Двери открываются и закрываются на станциях. Поезд-призрак кажется невесомым и стремительным. Давно пора сменить настроение, особенно сейчас, когда осуществляется его мечта. Прижимаясь к девушке, чтобы лучше слышать, чувствует, что его гложет сомнение: в кого же из двух влюбилась она – в него или в него-другого.
Выходят. Щелчки турникетов. Эхо шагов. Только их шаги слышатся в переходах. На подходе к эскалаторам ночной холод пронизывает до костей. Блочные дома не так близко, как он рассчитывал. Пересекают забетонированную площадку. Здесь ночь еще темнее, туман еще гуще, а холод – резче. Самый близкий жилой дом – через квартал. Если он убьет девушку, никто ничего не услышит. Никто и ничего. Идеальное преступление. Просто одно из многих жестоких убийств в этом районе. Чтобы было похоже, нужно еще забрать деньги из сумочки. Полиция заподозрит уличных парней. А если его арестуют и сыщики начнут допрашивать, он ответит: убил, чтобы навсегда запомнить ее красавицей. Спрашивает себя, что это ему в голову взбрело. Потому что не хочет, чтобы иллюзия испарилась. Она смотрит по сторонам. Ей страшно. Говорит ему. Он и представить себе не может жестокость, царящую тут. Даже в своей квартире она не чувствует себя в безопасности. Если кто-нибудь заберется в ее квартиру и нападет, никакие соседи не придут на выручку. Те, что не спят и смотрят телик, услышав крики, запустят звук погромче. Те, что спят, проснувшись от воплей, перевернутся в постели и накроют голову подушкой. Страшась окружающей тишины, она предлагает перейти улицу и идти по противоположному тротуару, там светлее. Быстрей, просит она.

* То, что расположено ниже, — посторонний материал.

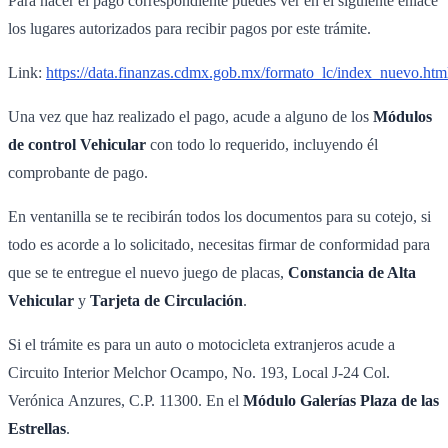
Para hacer el pago correspondiente puedes ver en el siguiente enlace
los lugares autorizados para recibir pagos por este trámite.
Link:
https://data.finanzas.cdmx.gob.mx/formato_lc/index_nuevo.htm
Una vez que haz realizado el pago, acude a alguno de los
Módulos
de control Vehicular
con todo lo requerido, incluyendo él
comprobante de pago.
En ventanilla se te recibirán todos los documentos para su cotejo, si
todo es acorde a lo solicitado, necesitas firmar de conformidad para
que se te entregue el nuevo juego de placas,
Constancia de Alta
Vehicular
y
Tarjeta de Circulación
.
Si el trámite es para un auto o motocicleta extranjeros acude a
Circuito Interior Melchor Ocampo, No. 193, Local J-24 Col.
Verónica Anzures, C.P. 11300. En el
Módulo Galerías Plaza de las
Estrellas
.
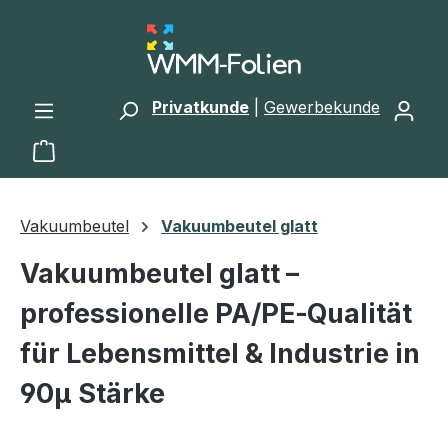
Zum Hauptinhalt springen
Privatkunde
|
Gewerbekunde
Warenkorb enthält 0 Positionen. Der Gesamtwert 
Vakuumbeutel
Vakuumbeutel glatt
Vakuumbeutel glatt –
professionelle PA/PE‑Qualität
für Lebensmittel & Industrie in
90µ Stärke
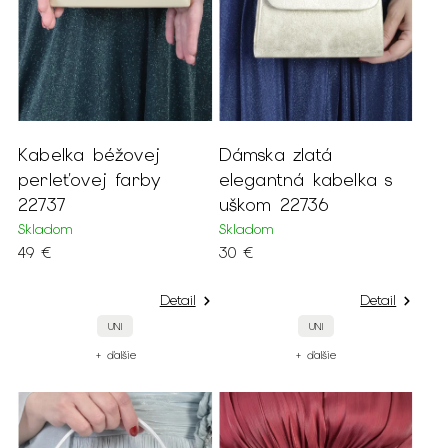
Kabelka béžovej
Dámska zlatá
perleťovej farby
elegantná kabelka s
22737
uškom 22736
Skladom
Skladom
49 €
30 €
Detail
Detail
UNI
UNI
+ ďalšie
+ ďalšie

Уже виден освещенный киоск, желтый свет у блочного дома. Движутся силуэты: пьяные парни и девушки. Слышна музыка. Успокойтесь, говорит он ей. Конечно, ей спокойней рядом с ним, отвечает она, но лучше обойти позади автозаправки. Он возражает: за полквартала от автозаправки – автострада, и неизвестно, с кем придется встретиться под ее опорами. Он с ней, пусть не боится – говорит он ей. Выше голову. Подавляя страх, ведет девушку под руку. Подходят к киоску. Компания танцует. Будь что будет, нужно идти вперед. Он идет выпрямившись, ведя ее под руку.
Все никак не кончается их проход перед киоском. Пробираются сквозь пьяную компанию. Тела, дешевые духи, пот, алкоголь. Крашеные волосы и бритые головы, татуировки и пирсинг. Камуфляж и черные куртки. Он и она идут, не глядя по сторонам. Слышат музыку, хохот, шутки. Музыка и неистовство банды. Они слишком пьяны и накачаны наркотиками, чтобы заметить пару. Ему трудно поверить, что худшее позади.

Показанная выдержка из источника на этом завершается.